*Description of the task:* Reproduce the Levy Yeyati interview excerpt below in full, word for word.

En los medios

Buenos Aires Herald
8/06/24

Levy Yeyati: ‘AI creates tensions that can lead to outsider populism’

El profesor de la Escuela de Gobierno y director académico del Cepe fue entrevistado por el Buenos Aires Herald sobre su nuevo libro, "Automatizados", que escribió jutno a Darío Judzik, decano ejecutivo de la Escuela de Gobierno UTDT, y sobre el impacto de la IA en la política, la economía y la sociedad.

Por Estefanía Pozzo



Eduardo Levy Yeyati is an Argentine economist, academic, and writer. In his latest book, “Automatizados” (Automated), co-authored with economist Darío Judzik, he plunges into the debate surrounding the impact of AI on the economy, jobs, and politics, as well as people’s daily lives.

Levy Yeyati received the Herald at his home in Buenos Aires. With his cat roaming in the background, he answered questions about the book’s key ideas. This interview has been edited for length and clarity. 

What are the main challenges AI imposes on the world of work?

*Records:*
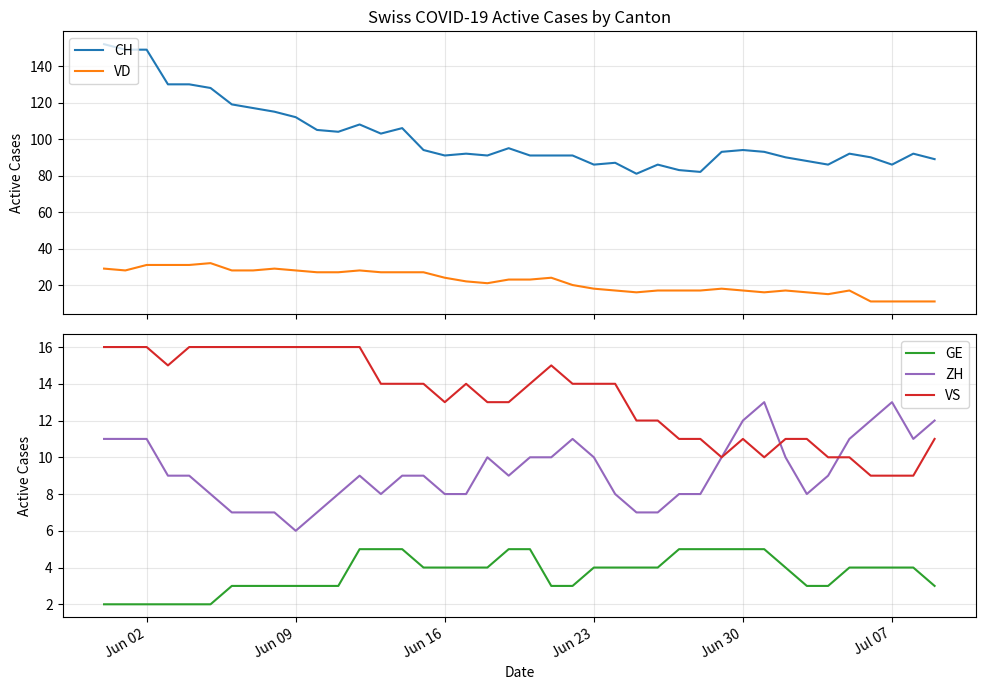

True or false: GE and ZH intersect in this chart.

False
--
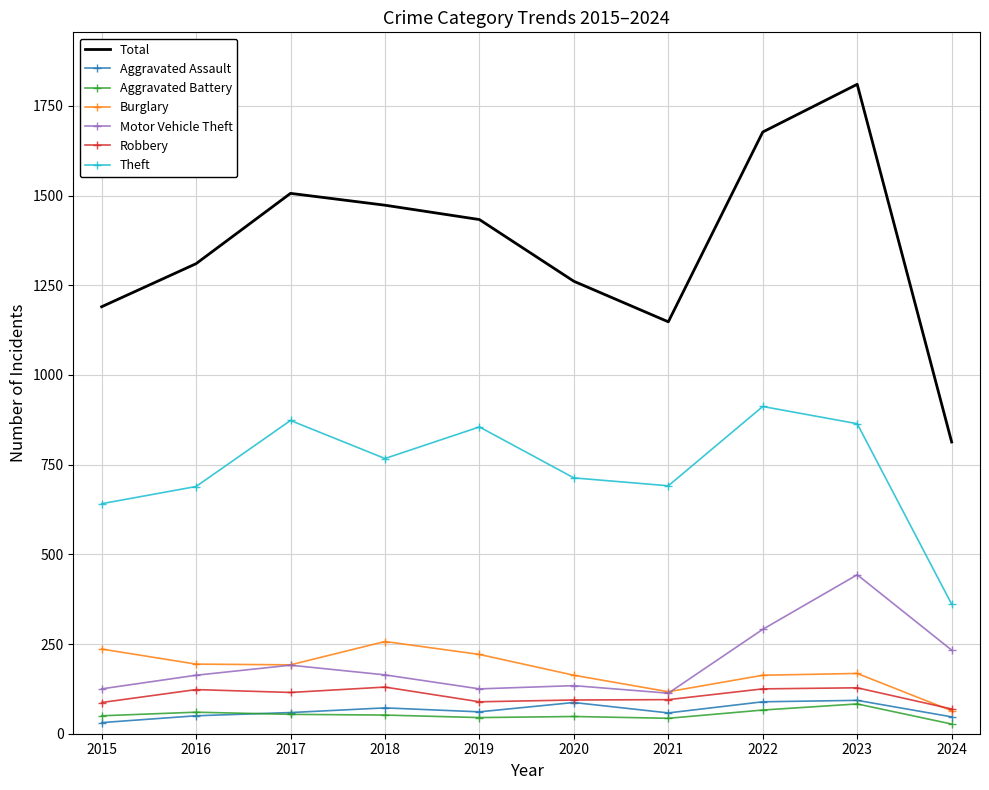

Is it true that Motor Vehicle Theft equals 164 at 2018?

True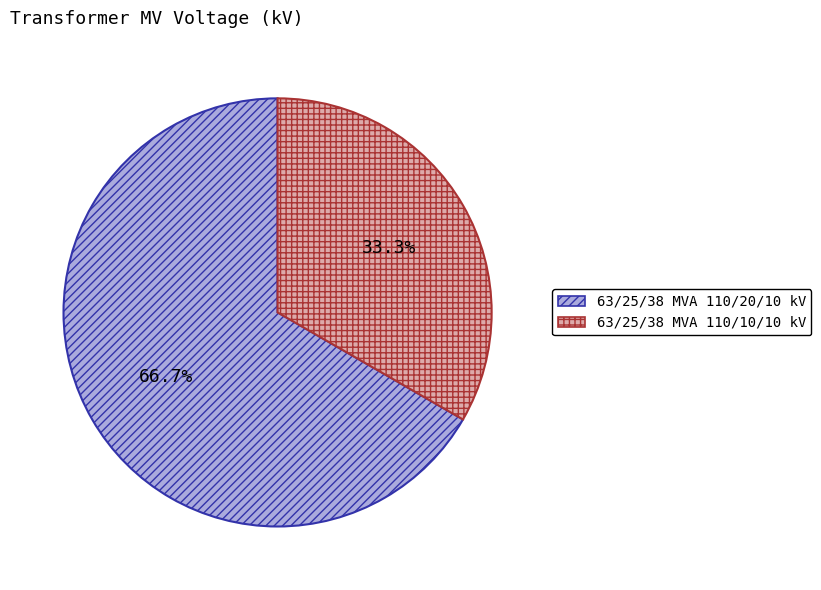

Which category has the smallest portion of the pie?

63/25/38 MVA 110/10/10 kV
---
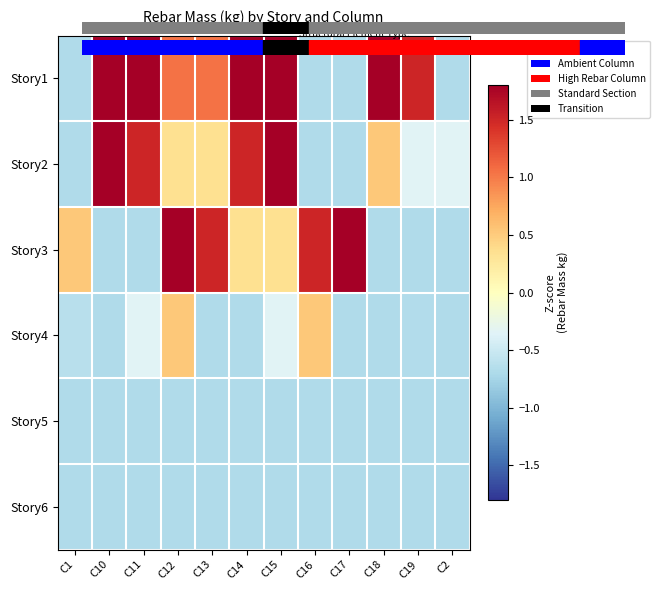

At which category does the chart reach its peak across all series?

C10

*Exercise output:*
En los medios

Buenos Aires Herald
8/06/24

Levy Yeyati: ‘AI creates tensions that can lead to outsider populism’

El profesor de la Escuela de Gobierno y director académico del Cepe fue entrevistado por el Buenos Aires Herald sobre su nuevo libro, "Automatizados", que escribió jutno a Darío Judzik, decano ejecutivo de la Escuela de Gobierno UTDT, y sobre el impacto de la IA en la política, la economía y la sociedad.

Por Estefanía Pozzo



Eduardo Levy Yeyati is an Argentine economist, academic, and writer. In his latest book, “Automatizados” (Automated), co-authored with economist Darío Judzik, he plunges into the debate surrounding the impact of AI on the economy, jobs, and politics, as well as people’s daily lives.

Levy Yeyati received the Herald at his home in Buenos Aires. With his cat roaming in the background, he answered questions about the book’s key ideas. This interview has been edited for length and clarity. 

What are the main challenges AI imposes on the world of work?